(Work instructions):
Your reply should hold every entry below exactly as written and none of the pictures.

Records from a collection:
────────
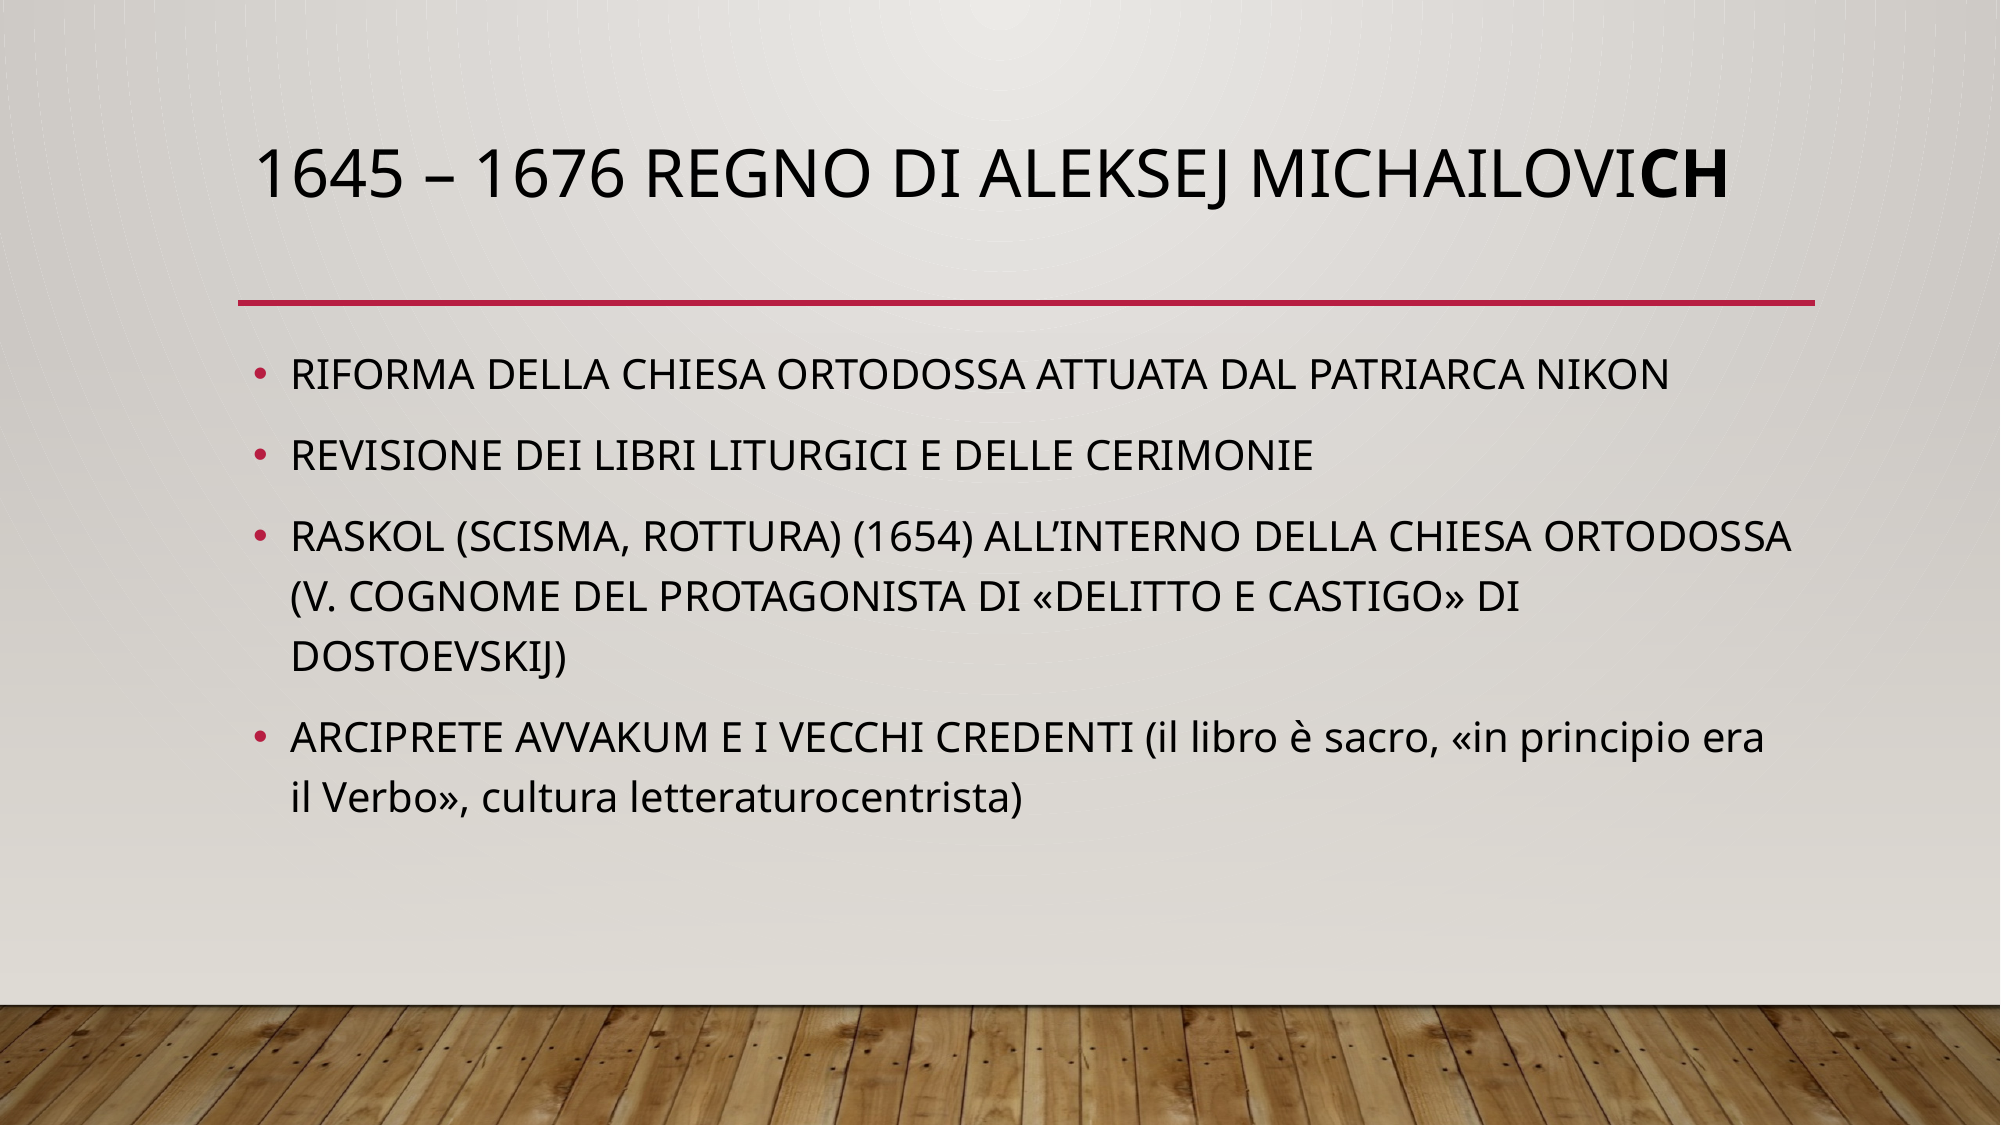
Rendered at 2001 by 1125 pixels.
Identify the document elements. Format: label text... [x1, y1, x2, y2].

title 1645 – 1676 regno di aleksej michailovich [238, 131, 1814, 305]
list RIFORMA DELLA CHIESA ORTODOSSA ATTUATA DAL PATRIARCA NIKON REVISIONE DEI LIBRI LITURGICI E DELLE CERIMONIE RASKOL (SCISMA, ROTTURA) (1654) ALL’INTERNO DELLA CHIESA ORTODOSSA (V. COGNOME DEL PROTAGONISTA DI «DELITTO E CASTIGO» DI DOSTOEVSKIJ) ARCIPRETE AVVAKUM E I VECCHI CREDENTI (il libro è sacro, «in principio era il Verbo», cultura letteraturocentrista) [238, 330, 1814, 897]
picture [0, 1005, 2000, 1125]
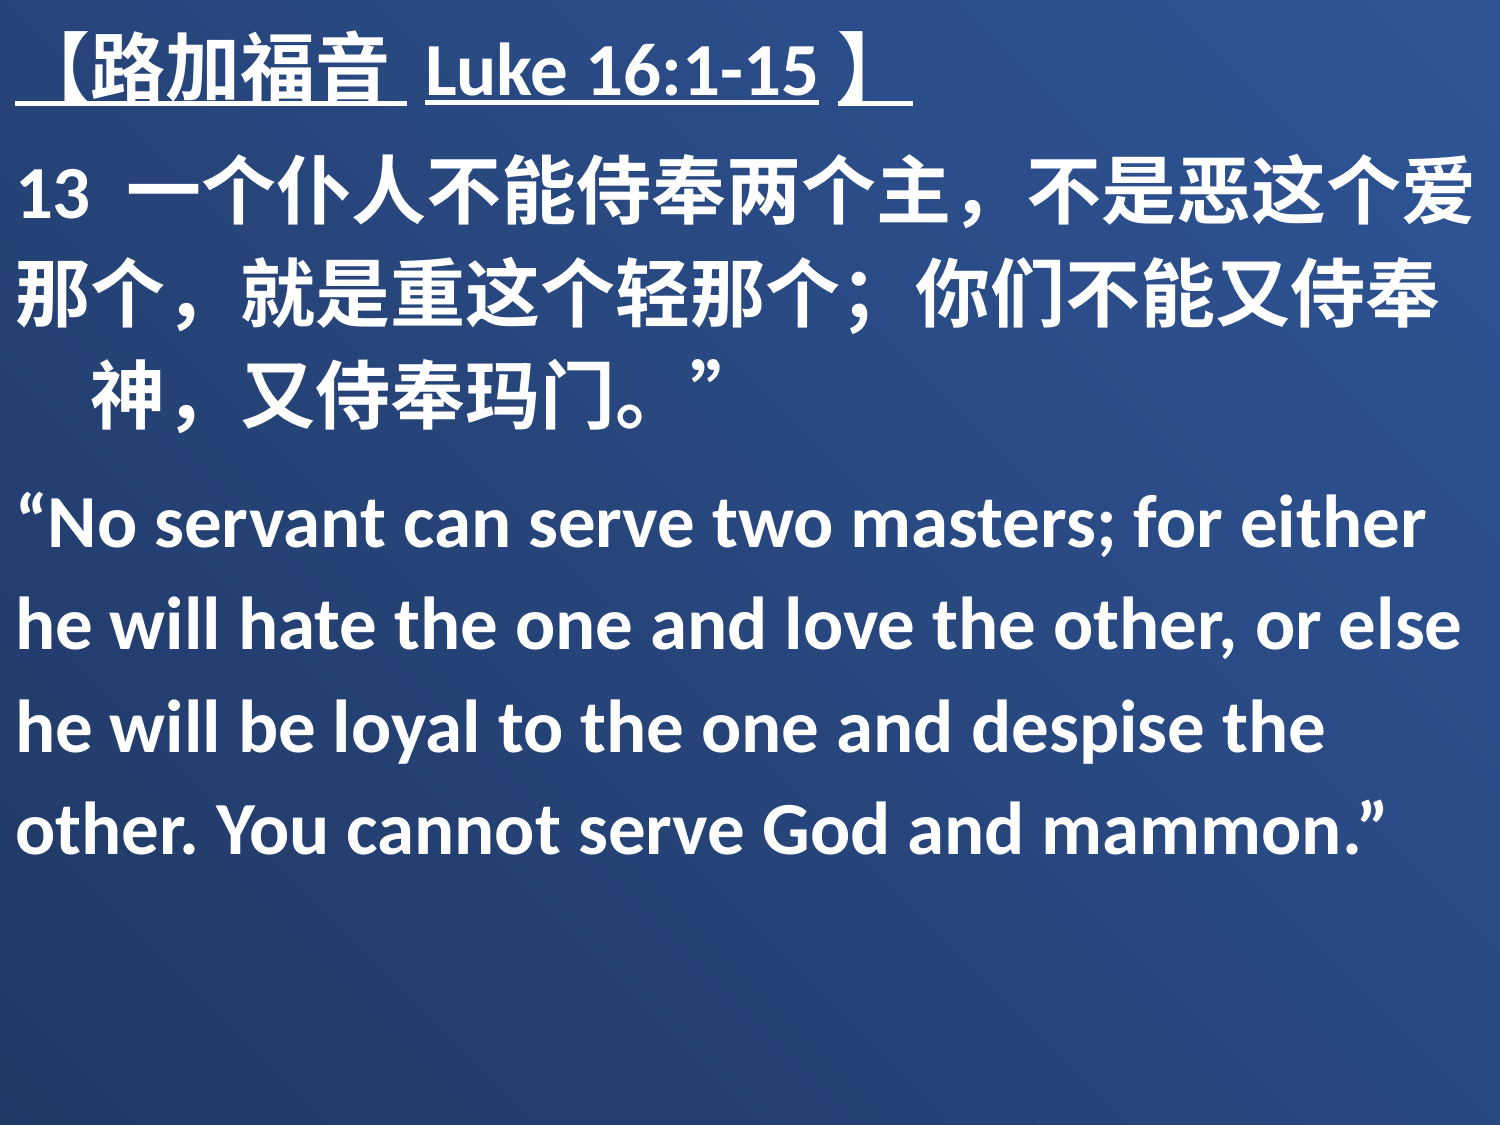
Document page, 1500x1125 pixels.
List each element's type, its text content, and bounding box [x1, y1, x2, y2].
────────
(Answer space):
Rendered at 2001 by 1125 pixels.
Identify the document elements. Format: label text... [x1, y1, x2, y2].

title 1645 – 1676 regno di aleksej michailovich [238, 131, 1814, 305]
list RIFORMA DELLA CHIESA ORTODOSSA ATTUATA DAL PATRIARCA NIKON REVISIONE DEI LIBRI LITURGICI E DELLE CERIMONIE RASKOL (SCISMA, ROTTURA) (1654) ALL’INTERNO DELLA CHIESA ORTODOSSA (V. COGNOME DEL PROTAGONISTA DI «DELITTO E CASTIGO» DI DOSTOEVSKIJ) ARCIPRETE AVVAKUM E I VECCHI CREDENTI (il libro è sacro, «in principio era il Verbo», cultura letteraturocentrista) [238, 330, 1814, 897]
picture [0, 1005, 2000, 1125]
Document page, 1500x1125 pixels.
List each element's type, its text content, and bounding box [x1, y1, x2, y2].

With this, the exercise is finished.